Entre março e outubro
de 2020, enquanto morava nos Estados Unidos, foi colunista da Gama,
revista eletrônica do grupo Nexo. Escrevia sobre arte e questões raciais. Num
dos artigos, relembrou o momento em que tirou o passaporte pela primeira vez,
já com a intenção de viajar para a França. “Um sufoco. […] Todo mundo me achou
maluco. Ir à polícia sem ser detido era algo novo no meu pedaço.” Ele contou
que, quando começou a viver em Paris, finalmente se sentiu tratado de maneira
respeitosa. “Me chamavam de monsieur DE OLIVEIRA (com um leve
acento no A, bem francês).” Sempre que visitava o Brasil, se entristecia “por
deixar para trás o respeito e o vocativo de senhor”.
Em outro artigo,
abordou a cobertura do assassinato de George Floyd Jr.: Caminhar pelas
ruas de Houston, no Texas, faz de mim um homem dividido: aquele que narra e
aquele que está prestes a inventar suas próprias leis. […] As
horas passam, e as reflexões não param. Minha conclusão é que Floyd cometeu,
sim, um crime: nasceu preto. Minha entranha está dilacerada. Eu também sou um
criminoso […]: nasci preto. […] Dizer que a vida
dos negros importa é essencial, mas dizer isso para nós, sinceramente, não muda
nada. […] O que Floyd, eu e tantos outros temos em comum é que
somos fruto da desigualdade social. Não somos e não seremos iguais enquanto eu
tiver três vezes mais chance de ser assassinado pela polícia do que você.
Num terceiro
artigo, Oliveira discorreu sobre o Dia da Consciência Negra:
Se não bastasse lidar com todas as frustrações, lido com o que dita a
moda. […] Por conta da cor, pelo famoso lugar de fala e talvez
por minha formação acadêmica, às vezes sou sondado para o dia de “preto
brilhar” […]. Dos oito convites que me foram feitos – entre
eles, escrever um texto, dar uma palestra e fazer um filme para a internet –
nenhum foi remunerado. Nenhum. Minha leitura? “Aproveite o momento para
levantar a bandeira da sua gente. Não precisamos te pagar para isso; na
verdade, é uma oportunidade.” Além de ser frustrante, é a morte do bom senso.

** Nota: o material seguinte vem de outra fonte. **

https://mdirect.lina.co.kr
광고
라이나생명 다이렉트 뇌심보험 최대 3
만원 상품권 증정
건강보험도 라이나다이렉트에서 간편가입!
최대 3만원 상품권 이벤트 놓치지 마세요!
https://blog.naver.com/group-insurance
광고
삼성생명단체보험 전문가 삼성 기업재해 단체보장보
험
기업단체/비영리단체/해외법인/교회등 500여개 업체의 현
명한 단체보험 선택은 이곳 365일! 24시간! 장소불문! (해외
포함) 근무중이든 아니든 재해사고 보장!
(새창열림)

Mudar pressupõe repensar a economia e a distribuição de renda.
Quando vivia em
Nova York, o jornalista também conversou a respeito de Floyd Jr. com o
publicitário Bruno Infanger, que mantém o canal Alto Papo no
YouTube. A entrevista durou 28 minutos. Logo no início, Infanger perguntou se
falar de racismo incomodava Oliveira. O entrevistado respondeu que considera
necessário discutir o assunto, embora não goste de recordar “o que já
aconteceu” com ele próprio ou “algum amigo, primo, parente”. E explicou: “Na
verdade, lembrar é sempre muito doloroso”.